> **HOW TO COMPLETE THIS TASK**: Every line holding the string "root" should be copied from the listing.

[INFORMATION PROVIDED — start]

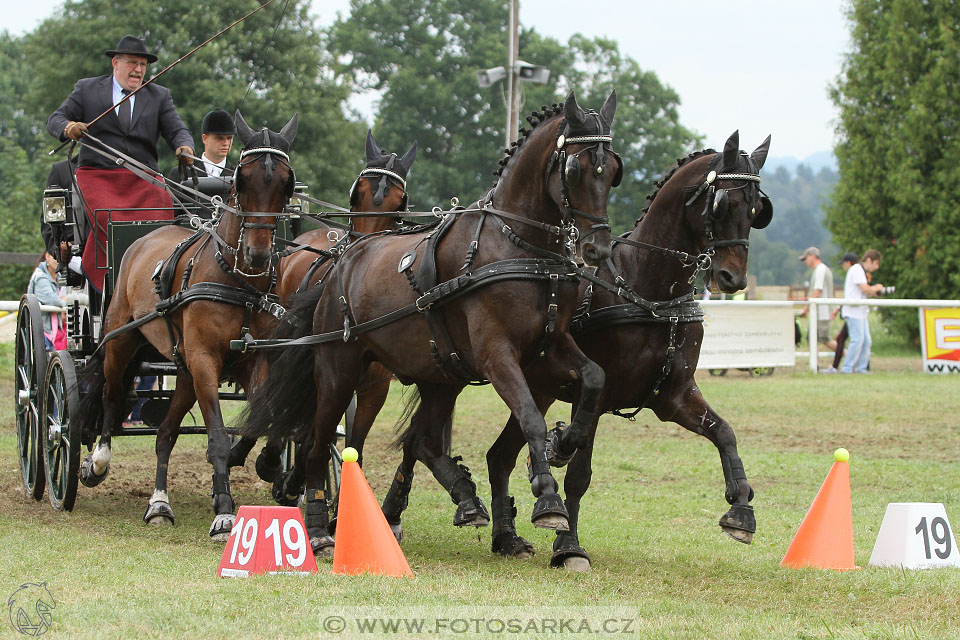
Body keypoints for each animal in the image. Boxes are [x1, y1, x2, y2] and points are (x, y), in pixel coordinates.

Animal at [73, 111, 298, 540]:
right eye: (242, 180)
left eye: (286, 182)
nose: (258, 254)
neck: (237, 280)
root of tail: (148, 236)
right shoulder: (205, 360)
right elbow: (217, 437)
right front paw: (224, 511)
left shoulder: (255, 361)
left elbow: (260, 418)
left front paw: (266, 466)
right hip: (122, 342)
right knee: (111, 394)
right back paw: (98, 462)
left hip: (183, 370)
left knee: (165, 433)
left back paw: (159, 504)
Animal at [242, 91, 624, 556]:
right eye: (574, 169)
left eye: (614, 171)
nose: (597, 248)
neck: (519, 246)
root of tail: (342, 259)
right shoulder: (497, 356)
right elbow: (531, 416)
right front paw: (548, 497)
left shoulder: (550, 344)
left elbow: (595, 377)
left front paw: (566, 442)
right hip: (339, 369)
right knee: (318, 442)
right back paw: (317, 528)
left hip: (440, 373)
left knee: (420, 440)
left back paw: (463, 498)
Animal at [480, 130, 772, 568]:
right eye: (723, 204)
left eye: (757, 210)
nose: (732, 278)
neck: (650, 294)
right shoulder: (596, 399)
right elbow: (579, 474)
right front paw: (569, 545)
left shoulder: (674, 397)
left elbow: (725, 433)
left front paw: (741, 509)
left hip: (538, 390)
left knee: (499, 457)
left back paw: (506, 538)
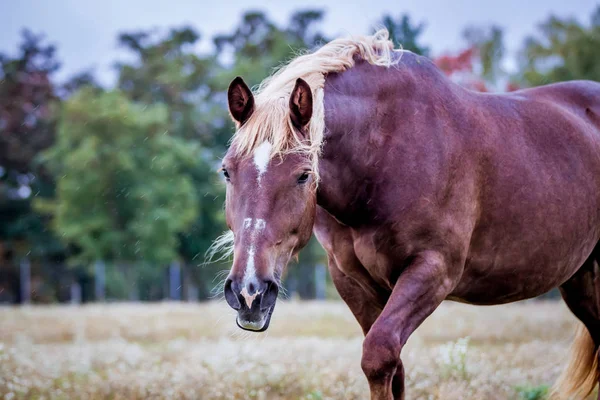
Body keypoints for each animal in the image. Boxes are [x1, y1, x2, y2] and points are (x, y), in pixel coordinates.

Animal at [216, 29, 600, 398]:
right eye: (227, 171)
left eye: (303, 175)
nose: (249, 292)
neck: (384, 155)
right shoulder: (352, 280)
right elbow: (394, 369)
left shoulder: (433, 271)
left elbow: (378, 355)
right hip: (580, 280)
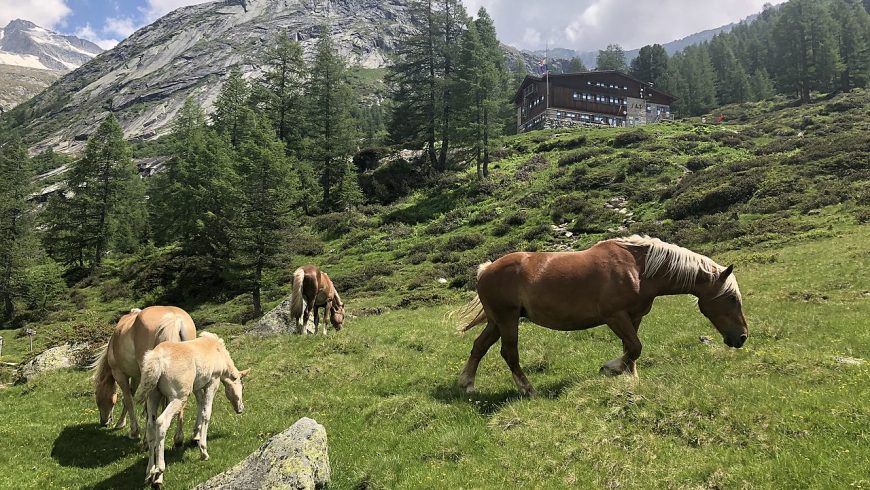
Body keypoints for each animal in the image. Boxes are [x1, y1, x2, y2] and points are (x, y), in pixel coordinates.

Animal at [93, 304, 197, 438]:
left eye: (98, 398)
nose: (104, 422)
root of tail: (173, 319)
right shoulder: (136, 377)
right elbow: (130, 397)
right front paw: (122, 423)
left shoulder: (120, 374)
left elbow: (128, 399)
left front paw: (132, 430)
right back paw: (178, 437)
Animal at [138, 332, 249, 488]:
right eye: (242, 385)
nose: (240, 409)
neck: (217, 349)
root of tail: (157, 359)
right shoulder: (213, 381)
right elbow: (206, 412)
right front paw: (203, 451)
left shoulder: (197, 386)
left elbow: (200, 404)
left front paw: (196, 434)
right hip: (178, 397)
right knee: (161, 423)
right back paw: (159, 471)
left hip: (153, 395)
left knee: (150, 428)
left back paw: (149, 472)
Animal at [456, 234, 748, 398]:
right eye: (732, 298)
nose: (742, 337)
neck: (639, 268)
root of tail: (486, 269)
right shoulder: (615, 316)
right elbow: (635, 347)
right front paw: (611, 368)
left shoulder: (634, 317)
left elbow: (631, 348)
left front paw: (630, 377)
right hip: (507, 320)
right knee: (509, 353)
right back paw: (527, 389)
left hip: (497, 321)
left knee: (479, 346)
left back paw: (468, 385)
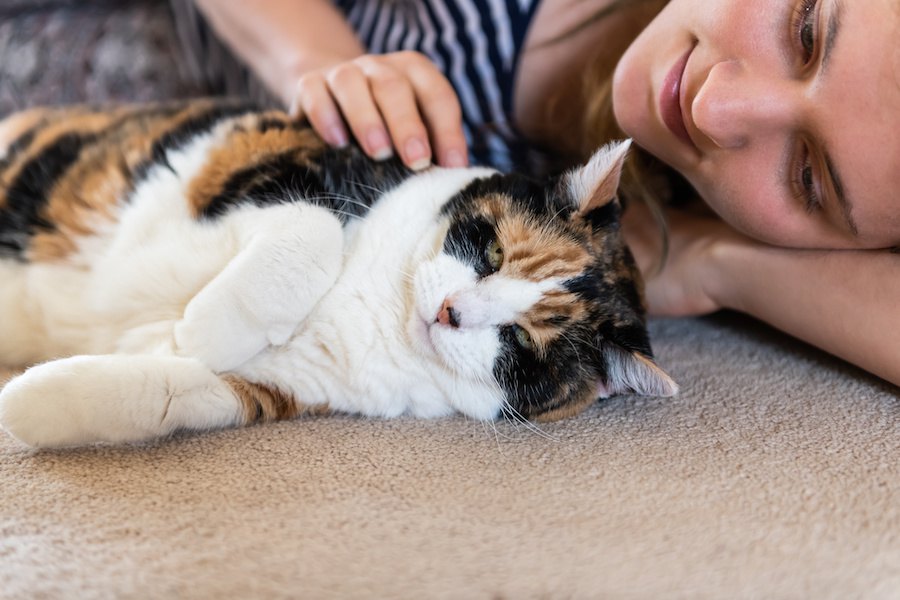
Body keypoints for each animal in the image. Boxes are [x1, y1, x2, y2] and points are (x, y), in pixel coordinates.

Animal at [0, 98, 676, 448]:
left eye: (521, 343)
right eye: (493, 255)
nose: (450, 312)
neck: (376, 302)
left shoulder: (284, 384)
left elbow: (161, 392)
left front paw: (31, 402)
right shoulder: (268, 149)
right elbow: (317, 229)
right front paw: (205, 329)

[INFORMATION PROVIDED — finish]
[INFORMATION PROVIDED — start]

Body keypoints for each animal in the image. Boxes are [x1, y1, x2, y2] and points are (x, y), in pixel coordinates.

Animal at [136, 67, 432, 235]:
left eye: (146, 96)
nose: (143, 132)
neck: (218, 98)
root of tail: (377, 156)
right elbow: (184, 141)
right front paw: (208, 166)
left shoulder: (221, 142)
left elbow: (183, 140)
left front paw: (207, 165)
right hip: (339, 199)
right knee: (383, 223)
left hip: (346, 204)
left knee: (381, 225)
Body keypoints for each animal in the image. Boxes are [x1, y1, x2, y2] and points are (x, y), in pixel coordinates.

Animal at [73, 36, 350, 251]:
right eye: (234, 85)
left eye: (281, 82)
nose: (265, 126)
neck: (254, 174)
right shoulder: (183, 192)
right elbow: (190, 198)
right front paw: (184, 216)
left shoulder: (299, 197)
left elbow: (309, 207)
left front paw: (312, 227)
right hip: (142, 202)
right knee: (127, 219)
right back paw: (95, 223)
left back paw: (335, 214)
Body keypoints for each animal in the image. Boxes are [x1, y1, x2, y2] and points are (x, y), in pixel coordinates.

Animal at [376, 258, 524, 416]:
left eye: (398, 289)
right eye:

[INFORMATION PROVIDED — finish]
[INFORMATION PROVIDED — start]

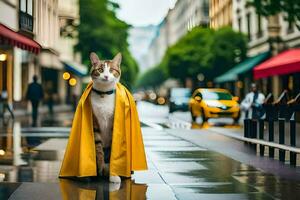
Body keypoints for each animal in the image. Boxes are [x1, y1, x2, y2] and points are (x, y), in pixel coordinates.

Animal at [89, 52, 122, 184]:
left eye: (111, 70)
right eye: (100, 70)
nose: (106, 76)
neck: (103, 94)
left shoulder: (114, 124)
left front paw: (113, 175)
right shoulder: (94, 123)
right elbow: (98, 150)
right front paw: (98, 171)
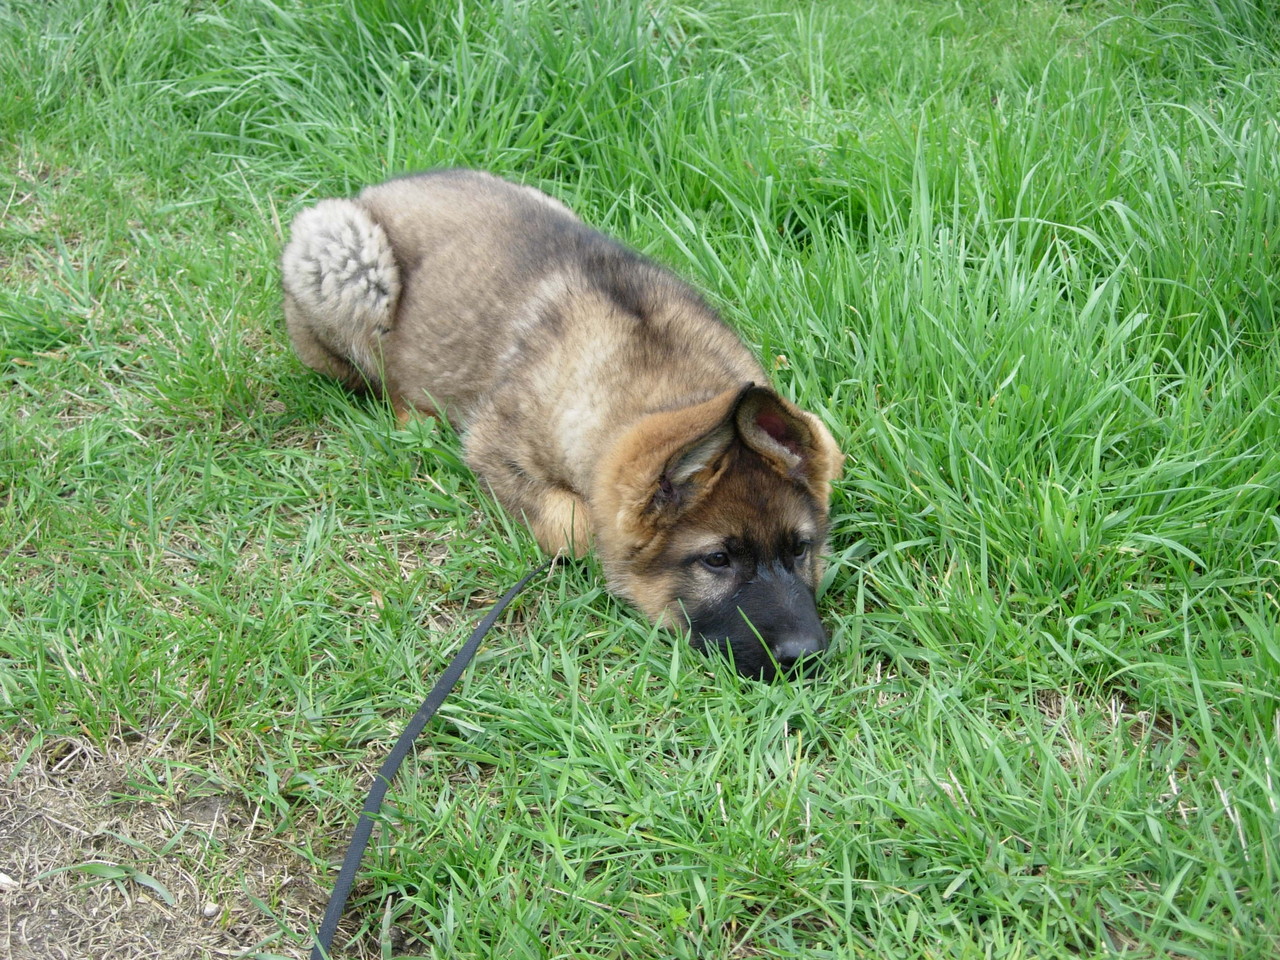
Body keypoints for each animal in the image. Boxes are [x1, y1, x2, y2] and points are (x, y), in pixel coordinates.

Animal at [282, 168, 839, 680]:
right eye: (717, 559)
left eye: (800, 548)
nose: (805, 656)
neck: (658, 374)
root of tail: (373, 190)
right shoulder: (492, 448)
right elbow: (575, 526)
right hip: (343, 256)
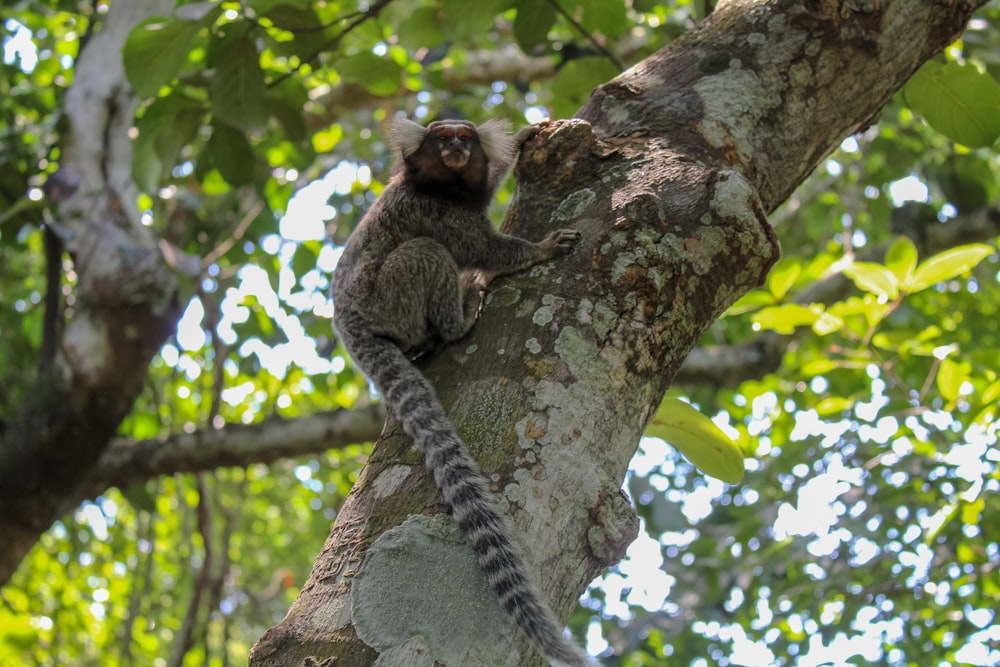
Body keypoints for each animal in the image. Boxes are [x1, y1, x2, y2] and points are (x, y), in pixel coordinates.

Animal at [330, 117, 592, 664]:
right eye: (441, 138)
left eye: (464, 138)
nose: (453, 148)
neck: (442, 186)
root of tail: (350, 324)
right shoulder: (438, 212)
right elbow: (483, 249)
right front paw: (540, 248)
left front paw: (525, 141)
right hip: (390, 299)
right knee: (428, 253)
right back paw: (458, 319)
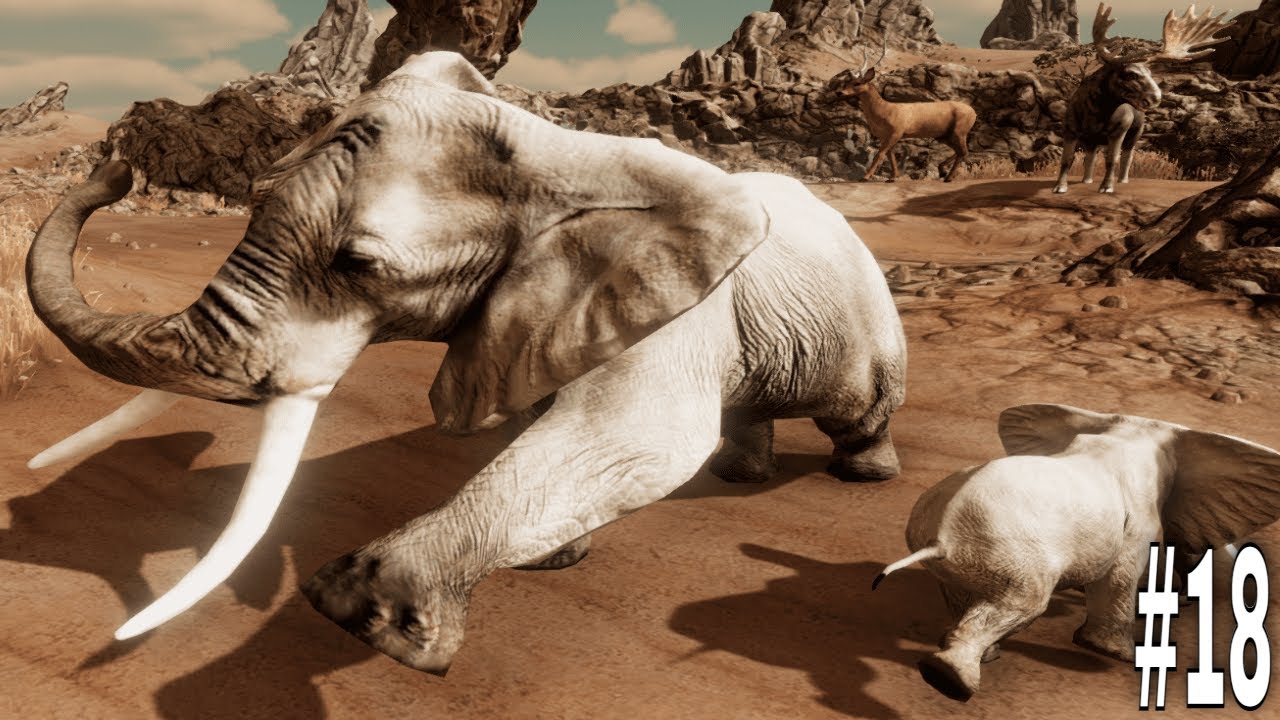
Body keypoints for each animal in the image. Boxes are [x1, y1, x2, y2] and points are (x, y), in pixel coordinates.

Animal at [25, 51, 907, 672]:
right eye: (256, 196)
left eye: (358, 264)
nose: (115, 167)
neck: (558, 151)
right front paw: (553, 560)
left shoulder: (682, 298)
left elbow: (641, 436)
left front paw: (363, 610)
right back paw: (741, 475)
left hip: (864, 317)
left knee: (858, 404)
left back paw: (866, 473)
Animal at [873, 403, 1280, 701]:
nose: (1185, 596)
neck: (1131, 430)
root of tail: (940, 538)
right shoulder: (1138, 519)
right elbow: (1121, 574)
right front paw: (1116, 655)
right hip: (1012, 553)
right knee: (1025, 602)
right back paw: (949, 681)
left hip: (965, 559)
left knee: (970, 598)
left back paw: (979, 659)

[INFORMATION PROVIDED — finish]

> **PROBLEM SOLUTION**:
root of tail: (148, 236)
root of tail: (342, 259)
root of tail: (173, 319)
root of tail: (157, 359)
root of tail: (486, 269)
root of tail: (377, 156)
root of tail: (373, 190)
root of tail: (350, 324)
root of tail: (940, 538)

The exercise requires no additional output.